__Task to complete__:
Exact copy, pictures excluded: please retype every record below.

=-=-=-=-=

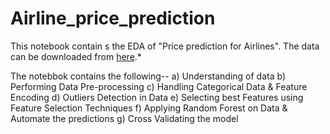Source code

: # Airline_price_prediction
This notebook contain s the EDA of "Price prediction for Airlines". The data can be downloaded from [here](https://docs.google.com/spreadsheets/d/1Ybk5_fz9-FreqTxGBQWmoZeZ2cCztHd3/edit#gid=989847285).*

The notebbok contains the following--
a) Understanding of data
b) Performing Data Pre-processing
c) Handling Categorical Data & Feature Encoding
d) Outliers Detection in Data
e) Selecting best Features using Feature Selection Techniques
f) Applying Random Forest on Data & Automate the predictions 
g) Cross Validating the model
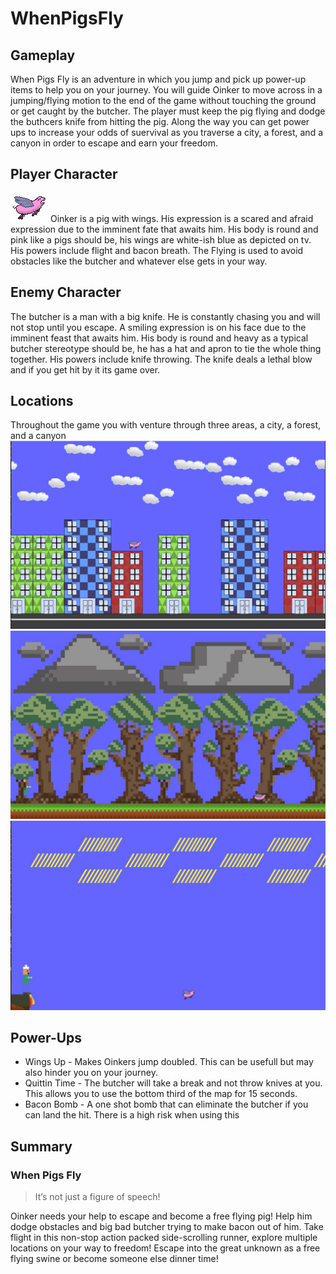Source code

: # WhenPigsFly


## Gameplay

When Pigs Fly is an adventure in which you jump and pick up power-up items to help you on your journey. You will guide Oinker to move across in a jumping/flying motion to the end of the game without touching the ground or get caught by the butcher. The player must keep the pig flying and dodge the buthcers knife from hitting the pig. Along the way you can get power ups to increase your odds of suervival as you traverse a city, a forest, and a canyon in order to escape and earn your freedom.

## Player Character
![alt text](Sketches/jump.png)
Oinker is a pig with wings. His expression is a scared and afraid expression due to the imminent fate that awaits him. His body is round and pink like a pigs should be, his wings are white-ish blue as depicted on tv. His powers include flight and bacon breath. The Flying is used to avoid obstacles like the butcher and whatever else gets in your way. 


## Enemy Character

The butcher is a man with a big knife. He is constantly chasing you and will not stop until you escape. A smiling expression is on his face due to the imminent feast that awaits him. His body is round and heavy as a typical butcher stereotype should be, he has a hat and apron to tie the whole thing together. His powers include knife throwing. The knife deals a lethal blow and if you get hit by it its game over.


## Locations

Throughout the game you with venture through three areas, a city, a forest, and a canyon  
![City Landscape](Sketches/City.jpg)
![Forest Landscape](Sketches/Forest.jpg)
![Canyon Landscape](Sketches/Canyon.jpg)

## Power-Ups 

- Wings Up - Makes Oinkers jump doubled. This can be usefull but may also hinder you on your journey.  
- Quittin Time - The butcher will take a break and not throw knives at you. This allows you to use the bottom third of the map for 15 seconds.
- Bacon Bomb - A one shot bomb that can eliminate the butcher if you can land the hit. There is a high risk when using this


## Summary

### When Pigs Fly
>It’s not just a figure of speech!

Oinker needs your help to escape and become a free flying pig! Help him dodge obstacles and big bad butcher trying to make bacon out of him. Take flight in this non-stop action packed side-scrolling runner, explore multiple locations on your way to freedom! Escape into the great unknown as a free flying swine or become someone else dinner time!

=-=-=-=-=

__Answer to this problem__:
Source code

: # Airline_price_prediction
This notebook contain s the EDA of "Price prediction for Airlines". The data can be downloaded from [here](https://docs.google.com/spreadsheets/d/1Ybk5_fz9-FreqTxGBQWmoZeZ2cCztHd3/edit#gid=989847285).*

The notebbok contains the following--
a) Understanding of data
b) Performing Data Pre-processing
c) Handling Categorical Data & Feature Encoding
d) Outliers Detection in Data
e) Selecting best Features using Feature Selection Techniques
f) Applying Random Forest on Data & Automate the predictions 
g) Cross Validating the model
Source code

: # WhenPigsFly


## Gameplay

When Pigs Fly is an adventure in which you jump and pick up power-up items to help you on your journey. You will guide Oinker to move across in a jumping/flying motion to the end of the game without touching the ground or get caught by the butcher. The player must keep the pig flying and dodge the buthcers knife from hitting the pig. Along the way you can get power ups to increase your odds of suervival as you traverse a city, a forest, and a canyon in order to escape and earn your freedom.

## Player Character
![alt text](Sketches/jump.png)
Oinker is a pig with wings. His expression is a scared and afraid expression due to the imminent fate that awaits him. His body is round and pink like a pigs should be, his wings are white-ish blue as depicted on tv. His powers include flight and bacon breath. The Flying is used to avoid obstacles like the butcher and whatever else gets in your way. 


## Enemy Character

The butcher is a man with a big knife. He is constantly chasing you and will not stop until you escape. A smiling expression is on his face due to the imminent feast that awaits him. His body is round and heavy as a typical butcher stereotype should be, he has a hat and apron to tie the whole thing together. His powers include knife throwing. The knife deals a lethal blow and if you get hit by it its game over.


## Locations

Throughout the game you with venture through three areas, a city, a forest, and a canyon  
![City Landscape](Sketches/City.jpg)
![Forest Landscape](Sketches/Forest.jpg)
![Canyon Landscape](Sketches/Canyon.jpg)

## Power-Ups 

- Wings Up - Makes Oinkers jump doubled. This can be usefull but may also hinder you on your journey.  
- Quittin Time - The butcher will take a break and not throw knives at you. This allows you to use the bottom third of the map for 15 seconds.
- Bacon Bomb - A one shot bomb that can eliminate the butcher if you can land the hit. There is a high risk when using this


## Summary

### When Pigs Fly
>It’s not just a figure of speech!

Oinker needs your help to escape and become a free flying pig! Help him dodge obstacles and big bad butcher trying to make bacon out of him. Take flight in this non-stop action packed side-scrolling runner, explore multiple locations on your way to freedom! Escape into the great unknown as a free flying swine or become someone else dinner time!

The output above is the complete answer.